Discussion Forum

Should Parapsychology be considered a separate science?

Many people like William James
http://plato.stanford.edu/entries/james/
believed that psychology should include the study of the total human experience including psychic and religious experiences.
Many people that study psi are psychologist and apply those standards to their research.

Many recent scientist have conducted psi experiments according to the standards of the science they were trained in like biologist Rupert Sheldrake or medical doctor Raymond Moody.

11 Comments

  • A tough call–science is the methodical study of God’s handiwork, so if it helps to narrow things down for clarification, fine. If it helps narrow minds to shunt it aside, not so fine. Perhaps in our lifetime a breakthrough will demand fine-tuning the work of parapsychology. For now, it seems best, (to me), to leave the status quo. I hope there will be great discoveries! Life is good, there is a God, keep the faith!

  • If para-abilities were real then yes I think parapsychology should be considered a separate science. But parapsychologists are still struggling with showing that these abilities are real and haven’t even gotten to the business of studying the how and why. Right now it’s not even a science. But if it gets to that point then sure.

  • I do think it should be placed in a seperate category, because it is not a form of psychology, but instead must combine psychology and physics.

  • Strictly speaking, parapsycholgy AND psychology should be no more a science than astrology. Applying scientific method does not make a discipline a science unless all conditions in an experiement are controlled and repeatable. There are pseudoexperiments done by psychologists and sociologists, but most of the literature generated by either psychology or sociology has nothing to do with it. The same applies to “political science.”

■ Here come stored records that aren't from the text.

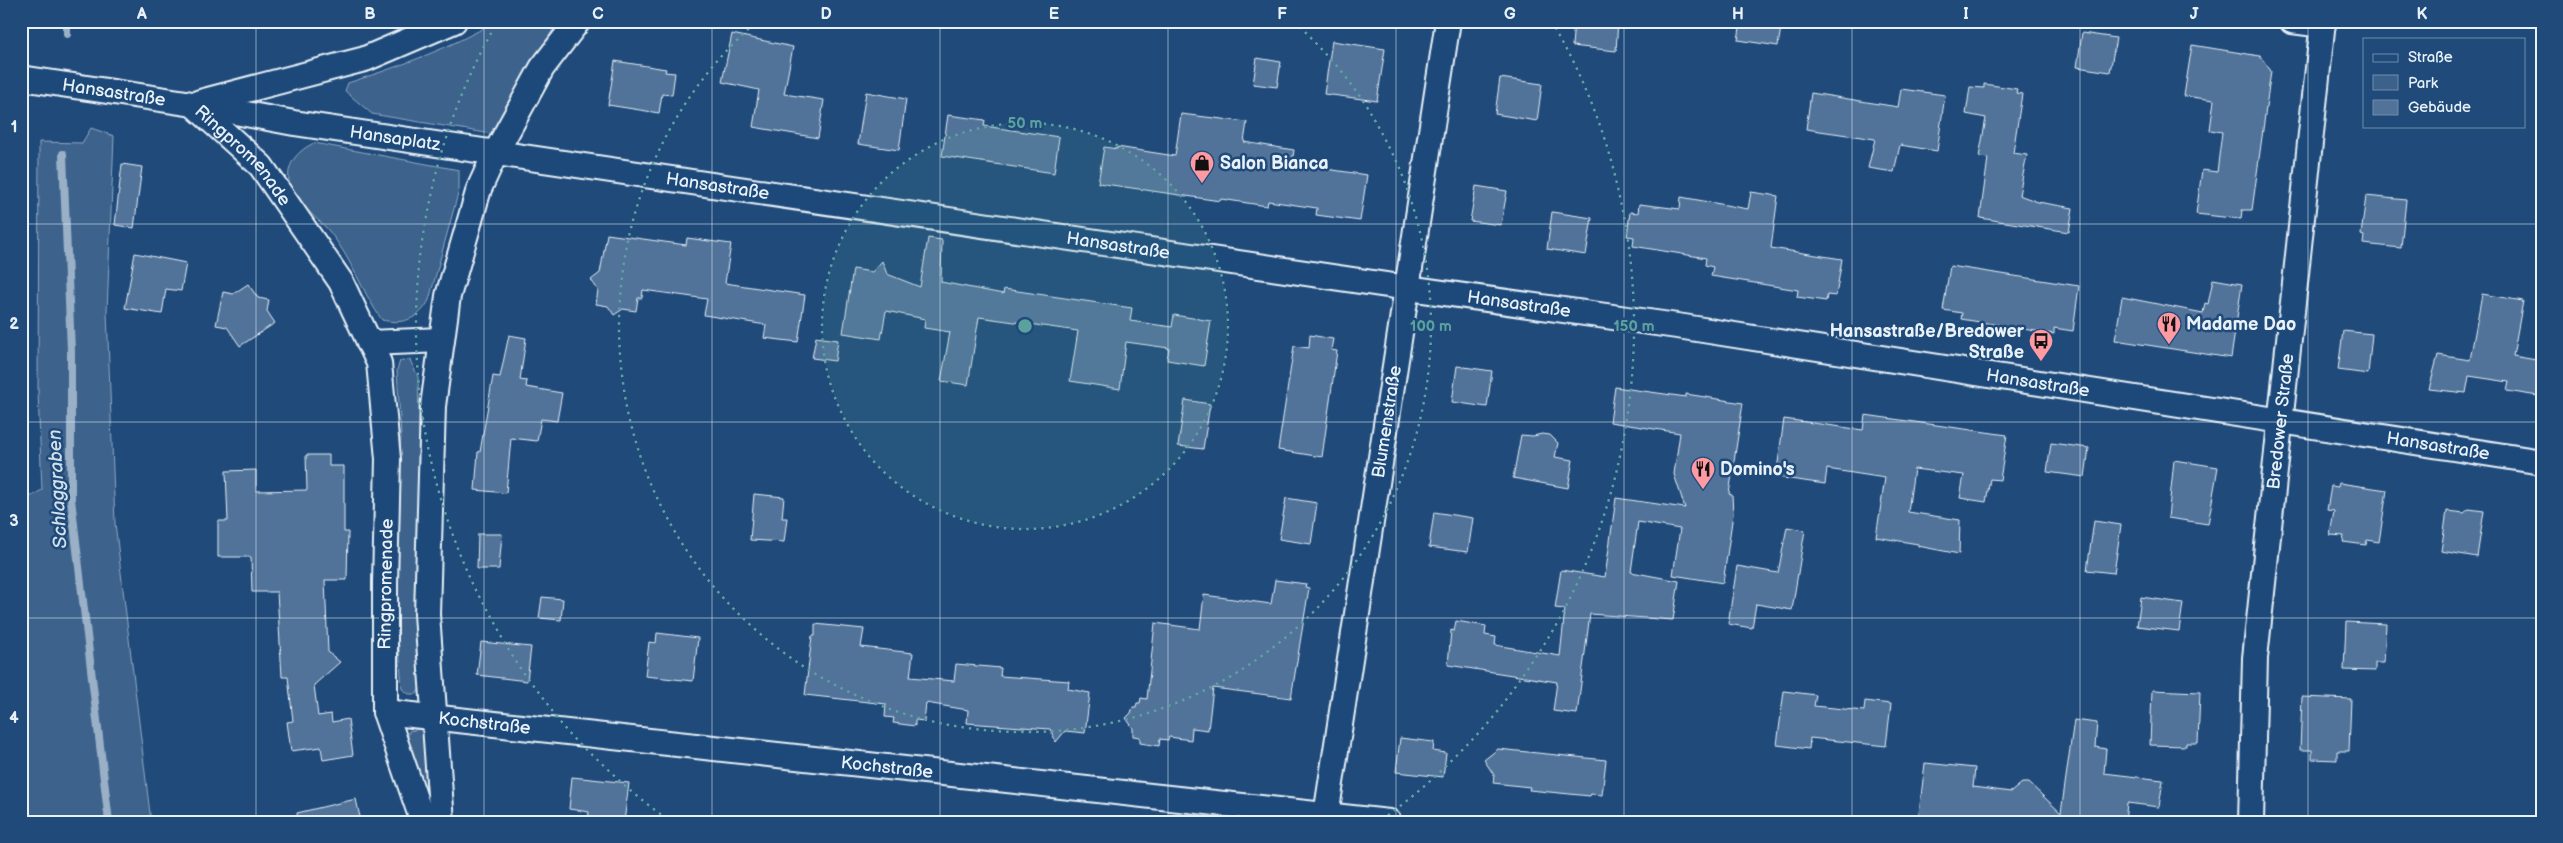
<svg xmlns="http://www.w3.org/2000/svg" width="2563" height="843" font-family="'Balsamiq Sans',sans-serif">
<rect width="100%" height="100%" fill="#1f4a7a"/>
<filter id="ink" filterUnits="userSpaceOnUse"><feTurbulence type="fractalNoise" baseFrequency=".02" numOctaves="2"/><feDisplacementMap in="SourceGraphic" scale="10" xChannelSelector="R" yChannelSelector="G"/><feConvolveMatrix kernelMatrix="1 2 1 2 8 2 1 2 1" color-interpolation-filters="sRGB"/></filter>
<g filter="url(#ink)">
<g fill="#3c628c" stroke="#92aac2">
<path d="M496,21H558L492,134L372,114L345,91L348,83C400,66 449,49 496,21Z"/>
<polygon points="91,128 114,136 107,312 115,523 151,822 21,822 21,502 42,490 38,393 39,142 82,143"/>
<path d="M314,143L459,170V190L429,300C420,319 402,325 382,320C362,292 352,259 329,231C316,216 293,202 289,181C286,163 299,150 314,143Z"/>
<polygon points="410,360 418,377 420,457 415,608 421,685 417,694 409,694 402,689 396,607 395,548 401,436 397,370 400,361"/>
<polygon points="420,729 427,739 435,822 406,745 409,731"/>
</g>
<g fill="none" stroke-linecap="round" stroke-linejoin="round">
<g stroke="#9ab0c7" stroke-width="8">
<polyline points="67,21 67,34"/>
<polyline points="63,154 71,351 71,499 109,822"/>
</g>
</g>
<g fill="#517399" stroke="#e8f1f8">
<polygon points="1574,21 1618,21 1616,51 1572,46"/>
<polygon points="1741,21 1782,21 1778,46 1738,40"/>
<polygon points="2082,33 2116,38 2110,72 2077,67"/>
<polygon points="732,34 793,47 784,94 824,100 818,138 753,127 759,90 722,82"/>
<polygon points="1332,41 1385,49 1377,101 1324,94"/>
<polygon points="2192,45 2260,56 2271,71 2252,210 2242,210 2241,219 2196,214 2202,170 2217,172 2222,132 2210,130 2214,100 2184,96"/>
<polygon points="1257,58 1281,62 1277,87 1253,84"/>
<polygon points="615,61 666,69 665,72 675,73 672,95 662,94 659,113 608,105"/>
<polygon points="1500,78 1542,84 1537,121 1495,114"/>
<polygon points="1984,84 2017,89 2016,93 2022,94 2013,153 2027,155 2019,195 2038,202 2073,208 2069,232 1980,218 1988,158 1979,157 1986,118 1966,114 1970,87 1984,88"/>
<polygon points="1901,89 1945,95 1937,151 1900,145 1894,172 1868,168 1875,139 1806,129 1811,93 1898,107"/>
<polygon points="866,92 906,99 899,150 858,144"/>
<polygon points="1181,114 1247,122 1244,142 1294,150 1292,164 1367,175 1360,221 1316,215 1317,208 1268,201 1267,206 1221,199 1220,201 1098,183 1104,147 1117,149 1117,147 1175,156"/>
<polygon points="948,115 985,120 984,126 1059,137 1054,173 942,156"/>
<polygon points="122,164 142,167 134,228 115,225"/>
<polygon points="1476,186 1507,191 1501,225 1470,221"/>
<polygon points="1751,192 1778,196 1771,248 1842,259 1836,296 1827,295 1826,301 1797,297 1798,290 1711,276 1713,267 1705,265 1706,258 1633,246 1634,237 1627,236 1630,212 1638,213 1639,204 1680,209 1681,197 1748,209"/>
<polygon points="2366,196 2406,200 2401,248 2363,244 2364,236 2361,235"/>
<polygon points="1552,212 1592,218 1586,255 1547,249"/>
<polygon points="607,234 686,245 687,238 731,244 725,283 805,295 798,342 764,338 766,325 704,315 707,299 643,290 642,298 638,298 636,311 623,309 614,315 608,306 596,304 598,290 591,280 600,273"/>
<polygon points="928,238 942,240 941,282 1003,294 1004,289 1132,308 1130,321 1172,327 1174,315 1211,321 1204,366 1167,360 1169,348 1126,342 1120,389 1070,381 1078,331 979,317 968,385 941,381 950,332 924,328 925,319 886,311 881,339 843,333 853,269 872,272 882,261 887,274 920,287"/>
<polygon points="135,253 186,263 181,291 166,289 162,314 125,308"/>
<polygon points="1950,266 2079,286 2073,331 2054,328 2054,334 1961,319 1962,313 1943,310"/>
<polygon points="2213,279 2242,284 2231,358 2115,340 2122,297 2203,313 2205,303 2208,304"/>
<polygon points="248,284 258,298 269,300 267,311 275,323 240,346 227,327 216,325 223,292 233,294"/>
<polygon points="2482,294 2523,301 2513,356 2542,361 2538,396 2507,391 2509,382 2469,376 2466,393 2429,389 2438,355 2470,360"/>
<polygon points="2343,331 2372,334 2368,374 2338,370"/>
<polygon points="509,335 526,338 520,380 527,381 526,387 562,393 557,421 541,419 537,441 511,438 506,493 475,490 478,452 480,452 493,376 500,377"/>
<polygon points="1310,335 1333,339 1331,350 1337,351 1322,457 1278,450 1294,346 1309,348"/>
<polygon points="816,337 838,340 835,361 812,358"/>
<polygon points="1457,366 1492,371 1487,407 1452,402"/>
<polygon points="1615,387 1686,397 1686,394 1743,403 1729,494 1732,495 1733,514 1723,583 1673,575 1680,529 1638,522 1631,572 1679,581 1673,620 1590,614 1577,714 1553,711 1557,682 1448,665 1451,630 1454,631 1456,621 1486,626 1485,635 1496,637 1495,645 1560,656 1565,609 1555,608 1561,570 1605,577 1616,498 1685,508 1674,474 1680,433 1610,422"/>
<polygon points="1185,400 1210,404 1203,449 1178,446"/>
<polygon points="1865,415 2007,435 2000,480 1990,479 1986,502 1960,498 1964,475 1914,469 1908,512 1960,520 1959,554 1918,546 1918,544 1876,537 1885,478 1827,469 1825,484 1776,477 1784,419 1863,430"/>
<polygon points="1542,434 1550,435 1558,443 1555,457 1573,460 1568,488 1513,478 1521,435 1533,436"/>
<polygon points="2051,443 2089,448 2085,477 2047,472"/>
<polygon points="306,455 329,455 329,466 344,466 344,532 348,532 347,580 325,580 328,652 340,662 314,685 318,716 331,714 332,722 348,719 353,755 323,760 321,747 291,751 287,722 293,721 288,677 282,677 277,592 252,592 251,557 218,557 218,521 228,521 226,471 256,470 256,491 307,490"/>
<polygon points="2174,460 2218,467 2208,524 2168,518"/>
<polygon points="2339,483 2387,490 2379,542 2367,540 2366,545 2343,542 2344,536 2330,535 2334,511 2327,510 2331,486 2338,487"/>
<polygon points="754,494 784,497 782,518 787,518 784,542 750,540"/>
<polygon points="1286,498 1317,503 1311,544 1279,539"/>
<polygon points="2469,509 2484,511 2477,557 2441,551 2447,511 2464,513"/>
<polygon points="1434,512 1473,518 1468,552 1429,547"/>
<polygon points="2094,521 2121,525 2114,573 2087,570"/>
<polygon points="1787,527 1805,530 1792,610 1756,604 1752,628 1728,624 1737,566 1778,573"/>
<polygon points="478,534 502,534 499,569 477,569"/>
<polygon points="1275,580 1306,584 1305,587 1309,588 1291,698 1213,688 1208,730 1192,728 1191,740 1169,737 1168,740 1160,739 1159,746 1140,743 1140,737 1133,736 1133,728 1126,718 1131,713 1133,707 1136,707 1137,703 1140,703 1141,698 1147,699 1155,623 1200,629 1204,595 1271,604"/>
<polygon points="542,597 563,599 561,620 539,618"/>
<polygon points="2141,597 2183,603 2179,631 2137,626"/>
<polygon points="2346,622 2386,624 2384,663 2375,663 2375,671 2344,670"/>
<polygon points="815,624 864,629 861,647 913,653 910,677 954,681 956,664 1001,668 1000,676 1069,681 1068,689 1090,693 1085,733 1065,731 1056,742 1050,729 967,723 968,710 926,703 924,721 915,720 915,726 893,723 894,718 885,717 886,704 805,695 812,636 815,636"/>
<polygon points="657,633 698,638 693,681 645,676 649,642 656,643"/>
<polygon points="481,642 531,647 527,681 477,675"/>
<polygon points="2152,690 2200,692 2198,743 2186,743 2186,746 2150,745"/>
<polygon points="1784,691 1816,695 1814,706 1864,711 1865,701 1891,704 1886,746 1810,738 1809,749 1777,745"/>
<polygon points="2302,697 2351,699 2349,751 2337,751 2337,760 2312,759 2312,750 2300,750"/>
<polygon points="2074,720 2097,723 2095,747 2106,749 2104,773 2163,780 2159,807 2127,803 2125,822 1918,822 1925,763 1975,768 1973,787 2011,792 2022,783 2029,783 2061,813"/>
<polygon points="1400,738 1434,742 1433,751 1446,753 1443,777 1396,772"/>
<polygon points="1498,749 1606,760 1602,795 1591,794 1590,796 1529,790 1530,787 1493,783 1494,775 1484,760"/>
<polygon points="572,777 629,783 624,822 588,822 589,812 569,809"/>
<polygon points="356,799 361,822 298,822 297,813"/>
</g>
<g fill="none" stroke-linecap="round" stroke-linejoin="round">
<defs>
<g id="street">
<polyline points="2292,21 2323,25"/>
<path id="s1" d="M21,78L193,104L294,123L1380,284L1684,327L2542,462"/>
<polyline points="200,102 365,59 454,21"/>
<path id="s2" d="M193,104L261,166L341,282L379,363L388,459L385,583V712L423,822"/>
<polyline points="369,343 442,340"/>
<path id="s3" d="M385,712L1389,822"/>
<polyline points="442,822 427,614 433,406 448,296 479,189 496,152 542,68 578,21"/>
<path id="s4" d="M1325,822L1448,21"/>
<path id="s5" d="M2251,822L2255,658L2323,21"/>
</g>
</defs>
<use href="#street" stroke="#e8f1f8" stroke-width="28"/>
<use href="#street" stroke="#1f4a7a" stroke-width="24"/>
</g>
</g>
<path fill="none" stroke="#e8f1f8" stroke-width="1" stroke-opacity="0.55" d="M256,21V822M484,21V822M712,21V822M940,21V822M1168,21V822M1396,21V822M1624,21V822M1852,21V822M2080,21V822M2308,21V822M21,224H2542M21,422H2542M21,618H2542"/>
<circle cx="1025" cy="326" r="203" fill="#5ba19e" fill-opacity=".12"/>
<g fill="none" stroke="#5ba19e" stroke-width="2.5" stroke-dasharray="2.5 5">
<circle cx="1025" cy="326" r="203"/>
<path d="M1294 22A406 406 0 1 1 756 22"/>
<path d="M667 819A609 609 0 0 1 498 21M1552 21A609 609 0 0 1 1383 819"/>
</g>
<defs>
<symbol id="shop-pin" viewBox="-11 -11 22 30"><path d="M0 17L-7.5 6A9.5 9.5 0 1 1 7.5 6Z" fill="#ff9aa2" stroke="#1f4a7a"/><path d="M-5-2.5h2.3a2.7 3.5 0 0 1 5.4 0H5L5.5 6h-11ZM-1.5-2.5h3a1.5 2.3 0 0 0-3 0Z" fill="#111"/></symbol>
<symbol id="restaurant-pin" viewBox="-11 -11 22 30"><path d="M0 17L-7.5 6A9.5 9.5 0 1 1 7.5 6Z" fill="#ff9aa2" stroke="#1f4a7a"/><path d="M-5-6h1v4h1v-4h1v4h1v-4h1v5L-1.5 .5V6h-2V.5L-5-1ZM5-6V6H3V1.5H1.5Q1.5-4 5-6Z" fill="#111"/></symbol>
<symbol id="bus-pin" viewBox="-11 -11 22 30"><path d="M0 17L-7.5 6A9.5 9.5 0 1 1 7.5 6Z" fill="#ff9aa2" stroke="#1f4a7a"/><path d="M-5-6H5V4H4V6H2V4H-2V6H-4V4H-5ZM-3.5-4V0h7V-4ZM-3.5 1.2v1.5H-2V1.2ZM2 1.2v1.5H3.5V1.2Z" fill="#111"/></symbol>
</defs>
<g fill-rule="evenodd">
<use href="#shop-pin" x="1188" y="149" width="28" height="38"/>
<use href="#restaurant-pin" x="2155" y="310" width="28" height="38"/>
<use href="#bus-pin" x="2027" y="327" width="28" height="38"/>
<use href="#restaurant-pin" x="1689" y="455" width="28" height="38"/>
</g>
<g text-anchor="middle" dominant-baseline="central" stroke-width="5" stroke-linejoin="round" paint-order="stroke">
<g font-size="18" fill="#e8f1f8" stroke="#1f4a7a">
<text stroke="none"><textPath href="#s1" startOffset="94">Hansastraße</textPath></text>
<text stroke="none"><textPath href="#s1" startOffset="379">Hansaplatz</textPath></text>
<text stroke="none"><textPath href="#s2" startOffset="72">Ringpromenade</textPath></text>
<text stroke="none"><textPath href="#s1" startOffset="705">Hansastraße</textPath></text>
<text stroke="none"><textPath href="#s1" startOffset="1110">Hansastraße</textPath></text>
<text stroke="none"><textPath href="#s1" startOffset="1515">Hansastraße</textPath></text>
<text stroke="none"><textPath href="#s1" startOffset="2040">Hansastraße</textPath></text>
<text stroke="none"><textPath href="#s5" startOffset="402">Bredower Straße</textPath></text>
<text stroke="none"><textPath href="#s4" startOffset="405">Blumenstraße</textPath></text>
<text stroke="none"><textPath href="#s1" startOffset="2445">Hansastraße</textPath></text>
<text transform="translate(386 584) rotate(-89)">Ringpromenade</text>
<text stroke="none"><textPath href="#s3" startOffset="100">Kochstraße</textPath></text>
<text stroke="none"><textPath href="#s3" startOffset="505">Kochstraße</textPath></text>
</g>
<g font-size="18" font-weight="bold" fill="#e8f1f8" stroke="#1f4a7a" text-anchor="start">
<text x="1220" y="163">Salon Bianca</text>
<text x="2186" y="324">Madame Dao</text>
<text x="2024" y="331" text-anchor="end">Hansastraße/Bredower<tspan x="2024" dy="21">Straße</tspan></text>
<text x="1720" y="469">Domino's</text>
</g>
<g font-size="19" font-style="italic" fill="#d4e1ec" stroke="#1f4a7a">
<text transform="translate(58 489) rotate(-93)">Schlaggraben</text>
</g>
</g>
<circle cx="1025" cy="326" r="8" fill="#5ba19e" stroke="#1f4a7a" stroke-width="2.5"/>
<g font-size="15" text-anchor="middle" font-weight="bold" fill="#5ba19e" stroke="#1f4a7a" stroke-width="5" stroke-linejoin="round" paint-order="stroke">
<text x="1025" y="128">50 m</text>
<text x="1431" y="331">100 m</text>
<text x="1634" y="331">150 m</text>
</g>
<rect width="2563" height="843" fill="none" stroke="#1f4a7a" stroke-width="55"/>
<rect x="2363" y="38" width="162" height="90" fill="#1f4a7a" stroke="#6f8dac"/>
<rect x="2373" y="54" width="25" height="8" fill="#1f4a7a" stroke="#6f8dac"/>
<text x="2408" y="62" font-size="15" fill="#e8f1f8">Straße</text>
<rect x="2373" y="75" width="25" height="15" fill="#3c628c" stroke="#6f8dac"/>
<text x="2408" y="88" font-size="15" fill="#e8f1f8">Park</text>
<rect x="2373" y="100" width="25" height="15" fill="#517399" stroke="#6f8dac"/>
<text x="2408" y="112" font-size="15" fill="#e8f1f8">Gebäude</text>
<rect x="28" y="28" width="2508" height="788" fill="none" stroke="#e8f1f8" stroke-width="2"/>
<g font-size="16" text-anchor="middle" font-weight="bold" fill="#e8f1f8">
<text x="142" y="19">A</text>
<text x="370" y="19">B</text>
<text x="598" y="19">C</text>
<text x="826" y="19">D</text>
<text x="1054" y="19">E</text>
<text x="1282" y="19">F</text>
<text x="1510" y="19">G</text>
<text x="1738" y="19">H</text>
<text x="1966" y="19">I</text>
<text x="2194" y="19">J</text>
<text x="2422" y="19">K</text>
<text x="14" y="132">1</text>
<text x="14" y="329">2</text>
<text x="14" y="526">3</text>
<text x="14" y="723">4</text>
</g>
</svg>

    I would say they should be separated, but it is a moot point.

  • All sciences borrow techniques, processes, and information from other sciences in order to advance knowledge within their field, and Parapsychology must do the same in order to be accepted in the scientific community. The essence of this question is whether the topics studied in Parapsychology are distinct enough from the other sciences to justify a separate classification.

    PK is a phenomenon that could be classified and studied like physics.
    Precognition, Clairvoyance, and Telepathy could be classified as enhanced perceptive abilities that could be studied as Psychology.
    The work of Mediums could, in some ways, be called Telepathy, but the claims of communication with non-physical entities takes this type of phenomenon outside of the realm of standard perception research.
    Finally, Reincarnation research currently seems to fall into socialogical sciences, but I do not know of a scientific field that is focused on the survival of consciousness beyond the physical body.

    Some of the work done in Parapsychology can easily be classified into other fields, but other work does not seem to fit into any existing science. Also, the collection of phenomenon being studied in Parapsychology does follow a common theme. Parapsychology studies consciousness and its abilities – whether it be perception, conscious force, or its existence outside of the physical body.

    These studies are unique enough from Biology, Physics, and Psychology to be considered a new scientific field. So, yes, Parapsychology is a separate science that studies the characteristics and abilities of human consciousness.

    Thanks for the question Psi!

  • I am unsure on that. There is still so much that we don’t know about that human brain that I cannot comfortably say “yes,” or “no.” Until than, I believe that maybe it is better that we take a view from both sides of the fence and not on just one.

  • No – because science experiments are repeatable and give consistent results when done properly

    Parapsychology cannot by it’s nature be classed as science as it does not give repeatable consistent results. Noone has claimed that $1m prize yet.

    One can, however, apply the scientific method to analysis of psi but this does not make it a science.

  • Yes, but only in the sense that, as in any specialized discipline, there is a vast existing literature that one needs to be deeply familiar with, both to avoid making known mistakes and to avoid wasting efforts by duplicating the wheel. So yes, a “separate discipline” is desirable because no one can be an expert in everything.

    Then again no, in the sense that if the experimental or analytical methods employed are too radically different from methods used in more conventional disciplines, then very few scientists from outside the discipline will spend the time to understand those new methods, and as a result few will believe the claimed results. So a balance has to be struck between use of specialized knowledge and use of conventional methods.

    Ideally, to do parapsychology most effectively (at least as an experimental science), it is useful to understand methods commonly employed in experimental psychology, biology, medicine and physics.

  • I don’t think so. Well from what (little) i know, the field of paraspychology is built on experimentation and empirical evidence like any other theorethical science.

    Carl Jung had some interesting thoughts on the subject.

  • Yes. Most scientists put it down because our experience of it can’t easily be turned into the numbers that some of the other sciences have. They need to remember that their science was once on this level as well.